Apple's decision to temporarily close its retail stores in China due to the new coronavirus outbreak could delay up to 1 million iPhone sales, analysts at Wedbush Securities said Saturday.
Analysts Daniel Ives and Strecker Backe wrote:
We believe with the limited transportation in major cities throughout China and limited foot traffic in Shanghai, Beijing, and other cities that at most ~1 mm iPhones in the region could be at risk of shifting out of the March quarter into the June quarter if this continues into late February.

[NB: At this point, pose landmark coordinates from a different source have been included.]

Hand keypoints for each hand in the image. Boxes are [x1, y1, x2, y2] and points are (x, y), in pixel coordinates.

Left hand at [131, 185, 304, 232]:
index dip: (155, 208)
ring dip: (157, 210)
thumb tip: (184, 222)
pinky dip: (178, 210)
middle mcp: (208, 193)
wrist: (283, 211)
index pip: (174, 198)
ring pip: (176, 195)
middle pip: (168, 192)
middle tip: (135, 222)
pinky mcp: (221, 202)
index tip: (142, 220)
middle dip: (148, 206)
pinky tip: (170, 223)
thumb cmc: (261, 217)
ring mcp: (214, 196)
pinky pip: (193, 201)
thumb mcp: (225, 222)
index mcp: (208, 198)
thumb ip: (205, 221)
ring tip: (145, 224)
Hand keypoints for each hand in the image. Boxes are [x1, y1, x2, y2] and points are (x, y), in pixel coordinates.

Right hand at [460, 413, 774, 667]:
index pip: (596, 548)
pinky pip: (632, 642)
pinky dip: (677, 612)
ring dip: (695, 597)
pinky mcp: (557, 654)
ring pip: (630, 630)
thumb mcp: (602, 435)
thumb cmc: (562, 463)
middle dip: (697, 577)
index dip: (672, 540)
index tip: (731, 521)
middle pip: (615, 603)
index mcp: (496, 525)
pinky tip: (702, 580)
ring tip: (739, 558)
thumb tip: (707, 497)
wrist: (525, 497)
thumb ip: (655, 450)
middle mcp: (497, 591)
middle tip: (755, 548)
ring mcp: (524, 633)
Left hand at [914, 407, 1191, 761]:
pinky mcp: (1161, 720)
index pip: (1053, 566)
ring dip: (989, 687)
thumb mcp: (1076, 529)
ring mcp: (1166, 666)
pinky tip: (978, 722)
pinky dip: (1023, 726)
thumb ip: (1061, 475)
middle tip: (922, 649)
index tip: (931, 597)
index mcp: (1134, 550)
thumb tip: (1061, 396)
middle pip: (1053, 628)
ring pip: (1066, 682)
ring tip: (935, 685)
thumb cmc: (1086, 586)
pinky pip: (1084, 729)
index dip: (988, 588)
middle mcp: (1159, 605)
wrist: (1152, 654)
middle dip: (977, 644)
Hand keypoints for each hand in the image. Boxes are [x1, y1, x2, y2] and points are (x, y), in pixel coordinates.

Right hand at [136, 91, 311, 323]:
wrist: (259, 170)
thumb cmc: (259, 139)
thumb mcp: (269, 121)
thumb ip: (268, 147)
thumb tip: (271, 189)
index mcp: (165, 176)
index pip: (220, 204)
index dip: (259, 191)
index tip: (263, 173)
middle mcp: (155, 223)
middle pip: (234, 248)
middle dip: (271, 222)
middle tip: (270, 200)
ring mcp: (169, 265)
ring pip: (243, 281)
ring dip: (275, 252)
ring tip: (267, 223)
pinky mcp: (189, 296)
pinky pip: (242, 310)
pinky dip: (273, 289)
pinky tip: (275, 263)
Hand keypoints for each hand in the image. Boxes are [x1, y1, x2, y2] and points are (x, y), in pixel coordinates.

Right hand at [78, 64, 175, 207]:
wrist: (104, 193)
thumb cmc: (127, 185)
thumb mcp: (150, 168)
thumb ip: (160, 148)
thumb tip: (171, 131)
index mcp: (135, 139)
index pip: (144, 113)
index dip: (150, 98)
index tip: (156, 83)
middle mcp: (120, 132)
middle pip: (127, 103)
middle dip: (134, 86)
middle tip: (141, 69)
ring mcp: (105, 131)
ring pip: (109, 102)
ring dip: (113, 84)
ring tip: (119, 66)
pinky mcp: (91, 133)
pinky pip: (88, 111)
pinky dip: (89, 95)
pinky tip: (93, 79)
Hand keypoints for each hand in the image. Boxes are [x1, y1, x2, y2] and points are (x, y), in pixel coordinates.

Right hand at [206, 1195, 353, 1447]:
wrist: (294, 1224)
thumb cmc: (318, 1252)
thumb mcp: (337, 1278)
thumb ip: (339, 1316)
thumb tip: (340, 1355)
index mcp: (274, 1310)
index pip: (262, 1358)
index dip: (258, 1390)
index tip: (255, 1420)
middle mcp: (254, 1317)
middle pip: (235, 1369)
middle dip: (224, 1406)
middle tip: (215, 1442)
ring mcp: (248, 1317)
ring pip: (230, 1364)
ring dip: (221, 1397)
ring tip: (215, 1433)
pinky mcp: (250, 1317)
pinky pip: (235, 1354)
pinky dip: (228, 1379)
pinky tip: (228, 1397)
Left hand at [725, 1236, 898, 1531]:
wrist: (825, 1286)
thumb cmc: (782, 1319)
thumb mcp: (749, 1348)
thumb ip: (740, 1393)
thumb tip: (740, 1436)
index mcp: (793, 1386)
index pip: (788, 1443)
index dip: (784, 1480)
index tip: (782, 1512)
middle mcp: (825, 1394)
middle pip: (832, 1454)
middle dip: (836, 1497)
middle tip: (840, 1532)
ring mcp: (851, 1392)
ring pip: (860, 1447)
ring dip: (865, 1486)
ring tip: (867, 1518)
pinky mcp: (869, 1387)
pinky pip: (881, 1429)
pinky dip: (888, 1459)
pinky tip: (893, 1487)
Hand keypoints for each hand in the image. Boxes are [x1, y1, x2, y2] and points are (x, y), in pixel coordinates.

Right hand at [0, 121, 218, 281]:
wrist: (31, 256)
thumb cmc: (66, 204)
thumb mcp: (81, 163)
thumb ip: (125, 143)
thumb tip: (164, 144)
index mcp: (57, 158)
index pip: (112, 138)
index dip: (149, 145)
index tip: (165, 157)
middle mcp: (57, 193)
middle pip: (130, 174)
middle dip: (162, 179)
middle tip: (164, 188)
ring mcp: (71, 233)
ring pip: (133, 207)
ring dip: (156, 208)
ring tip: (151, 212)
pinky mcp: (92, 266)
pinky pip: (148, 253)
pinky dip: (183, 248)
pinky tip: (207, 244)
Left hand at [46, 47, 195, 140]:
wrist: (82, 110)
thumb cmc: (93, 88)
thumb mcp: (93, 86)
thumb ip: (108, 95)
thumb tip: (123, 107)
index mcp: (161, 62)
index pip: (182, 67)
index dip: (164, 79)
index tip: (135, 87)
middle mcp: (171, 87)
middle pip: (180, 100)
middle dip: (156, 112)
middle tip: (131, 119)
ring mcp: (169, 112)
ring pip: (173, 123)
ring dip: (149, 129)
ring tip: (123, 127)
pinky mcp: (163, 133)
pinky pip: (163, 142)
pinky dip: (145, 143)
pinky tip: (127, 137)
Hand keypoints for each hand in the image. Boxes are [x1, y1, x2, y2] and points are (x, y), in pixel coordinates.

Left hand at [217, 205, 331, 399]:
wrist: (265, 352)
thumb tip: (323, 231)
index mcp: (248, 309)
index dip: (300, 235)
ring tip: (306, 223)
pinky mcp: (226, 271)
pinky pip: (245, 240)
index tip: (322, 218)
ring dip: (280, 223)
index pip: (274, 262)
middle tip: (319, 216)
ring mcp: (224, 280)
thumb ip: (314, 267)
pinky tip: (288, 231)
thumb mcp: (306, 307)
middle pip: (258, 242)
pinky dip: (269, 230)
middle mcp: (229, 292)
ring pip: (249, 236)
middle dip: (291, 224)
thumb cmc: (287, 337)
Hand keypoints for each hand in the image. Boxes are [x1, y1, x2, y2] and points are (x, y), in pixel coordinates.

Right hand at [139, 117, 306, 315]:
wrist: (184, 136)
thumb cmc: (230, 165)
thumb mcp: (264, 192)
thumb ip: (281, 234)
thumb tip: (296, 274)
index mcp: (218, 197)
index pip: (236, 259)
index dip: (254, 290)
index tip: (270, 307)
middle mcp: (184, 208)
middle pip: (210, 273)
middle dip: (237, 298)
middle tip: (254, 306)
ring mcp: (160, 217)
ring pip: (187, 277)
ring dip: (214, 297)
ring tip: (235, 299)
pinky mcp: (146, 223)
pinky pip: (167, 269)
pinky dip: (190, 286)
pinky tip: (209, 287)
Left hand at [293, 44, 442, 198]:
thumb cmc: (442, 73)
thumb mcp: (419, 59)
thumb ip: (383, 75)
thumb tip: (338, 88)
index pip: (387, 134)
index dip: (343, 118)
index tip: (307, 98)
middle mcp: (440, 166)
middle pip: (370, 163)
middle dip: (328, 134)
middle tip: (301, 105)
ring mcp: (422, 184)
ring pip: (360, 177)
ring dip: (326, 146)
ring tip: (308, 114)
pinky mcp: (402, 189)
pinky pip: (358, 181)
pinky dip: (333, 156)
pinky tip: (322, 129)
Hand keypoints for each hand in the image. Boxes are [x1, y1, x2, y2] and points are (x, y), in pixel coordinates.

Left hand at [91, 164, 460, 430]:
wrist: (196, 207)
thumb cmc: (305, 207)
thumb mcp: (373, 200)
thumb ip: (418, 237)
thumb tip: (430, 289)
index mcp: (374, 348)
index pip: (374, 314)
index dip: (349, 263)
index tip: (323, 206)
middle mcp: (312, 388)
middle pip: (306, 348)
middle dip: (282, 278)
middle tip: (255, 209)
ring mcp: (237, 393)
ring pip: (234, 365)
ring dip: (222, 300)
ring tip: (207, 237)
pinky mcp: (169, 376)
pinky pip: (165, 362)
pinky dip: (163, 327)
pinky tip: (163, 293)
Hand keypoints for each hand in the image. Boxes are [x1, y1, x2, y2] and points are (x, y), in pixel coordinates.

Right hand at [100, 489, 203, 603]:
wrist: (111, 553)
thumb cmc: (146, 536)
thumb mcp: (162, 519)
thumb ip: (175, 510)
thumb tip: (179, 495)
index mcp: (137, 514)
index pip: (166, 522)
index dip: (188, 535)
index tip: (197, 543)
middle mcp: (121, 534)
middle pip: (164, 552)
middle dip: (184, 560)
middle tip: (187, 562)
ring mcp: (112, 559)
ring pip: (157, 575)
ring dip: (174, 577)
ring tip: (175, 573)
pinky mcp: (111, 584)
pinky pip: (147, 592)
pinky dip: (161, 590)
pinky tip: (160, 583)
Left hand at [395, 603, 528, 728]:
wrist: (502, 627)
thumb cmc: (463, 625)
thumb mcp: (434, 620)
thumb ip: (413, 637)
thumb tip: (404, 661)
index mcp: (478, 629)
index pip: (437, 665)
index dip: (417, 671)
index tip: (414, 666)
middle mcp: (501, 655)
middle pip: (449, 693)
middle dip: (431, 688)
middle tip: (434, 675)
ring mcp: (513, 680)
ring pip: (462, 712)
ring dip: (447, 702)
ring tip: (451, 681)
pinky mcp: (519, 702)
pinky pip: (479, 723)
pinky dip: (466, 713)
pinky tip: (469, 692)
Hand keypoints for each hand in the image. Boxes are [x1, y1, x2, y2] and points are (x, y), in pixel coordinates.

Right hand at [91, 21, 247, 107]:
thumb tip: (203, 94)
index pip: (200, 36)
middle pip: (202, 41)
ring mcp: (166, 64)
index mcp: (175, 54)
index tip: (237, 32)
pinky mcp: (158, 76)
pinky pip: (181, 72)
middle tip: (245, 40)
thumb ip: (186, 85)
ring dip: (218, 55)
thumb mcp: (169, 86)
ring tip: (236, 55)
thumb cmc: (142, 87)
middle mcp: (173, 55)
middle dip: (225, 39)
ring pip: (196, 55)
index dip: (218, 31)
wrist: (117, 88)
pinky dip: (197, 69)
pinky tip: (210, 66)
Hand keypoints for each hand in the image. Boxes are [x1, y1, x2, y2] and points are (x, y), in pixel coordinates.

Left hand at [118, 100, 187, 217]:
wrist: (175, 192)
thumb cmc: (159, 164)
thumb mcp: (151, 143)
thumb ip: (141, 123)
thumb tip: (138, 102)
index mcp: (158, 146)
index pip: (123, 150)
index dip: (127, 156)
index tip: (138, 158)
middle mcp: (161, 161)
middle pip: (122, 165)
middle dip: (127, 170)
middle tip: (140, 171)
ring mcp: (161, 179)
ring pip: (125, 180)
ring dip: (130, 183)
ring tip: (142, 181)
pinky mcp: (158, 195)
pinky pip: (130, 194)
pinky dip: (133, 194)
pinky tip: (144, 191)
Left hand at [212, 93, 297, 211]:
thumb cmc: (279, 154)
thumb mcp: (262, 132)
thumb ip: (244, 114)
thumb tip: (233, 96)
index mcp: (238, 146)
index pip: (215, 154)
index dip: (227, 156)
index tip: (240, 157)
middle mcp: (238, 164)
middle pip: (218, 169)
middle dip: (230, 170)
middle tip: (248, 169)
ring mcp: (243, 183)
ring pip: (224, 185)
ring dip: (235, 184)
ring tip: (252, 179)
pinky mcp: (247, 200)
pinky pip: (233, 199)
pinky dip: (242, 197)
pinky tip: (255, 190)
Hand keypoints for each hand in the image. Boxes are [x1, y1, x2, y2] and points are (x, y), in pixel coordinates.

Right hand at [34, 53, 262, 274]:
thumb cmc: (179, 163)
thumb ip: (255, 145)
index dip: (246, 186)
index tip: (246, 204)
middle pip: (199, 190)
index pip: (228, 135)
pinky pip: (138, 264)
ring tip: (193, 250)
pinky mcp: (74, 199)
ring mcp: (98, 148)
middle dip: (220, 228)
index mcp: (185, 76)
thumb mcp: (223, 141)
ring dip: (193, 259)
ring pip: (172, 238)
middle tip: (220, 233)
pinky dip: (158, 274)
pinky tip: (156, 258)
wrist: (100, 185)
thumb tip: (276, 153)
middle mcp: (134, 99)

However, they noted this is unlikely to have a substantial impact on the company's revenue as the sum represented less than 3% of annual Chinese iPhone sales.
Ives and Backe wrote that the effect of the outbreak on the company's shares was mitigated because Apple did not roll out major sales around the Chinese New Year, which took place January 25.
They wrote:
While the coronavirus outbreak is a sad situation and concerning headline for investors, for the stock we believe the fundamental impact from this issue to Apple's top-line is negligible especially as this year there were no major price cuts or last minute sales around the Chinese New Year, which we have seen in prior years to spur sales in the key region.
cnTechPost mentioned on February 1 that Apple retail stores in China will be temporarily closed from now until 24:00 on February 9 based on recent public health and prevention considerations, an announcement on Apple China's official website showed on Saturday morning.
Apple later added in a statement that it will close all offices, retail stores and call centers in mainland China due to extreme care and based on the latest recommendations of experts. Apple's online store in China is still open.
Apple has previously announced the temporary closure of three Apple Stores in Qingdao, Nanjing and Fuzhou, and retail stores in many other provinces have also restricted business hours.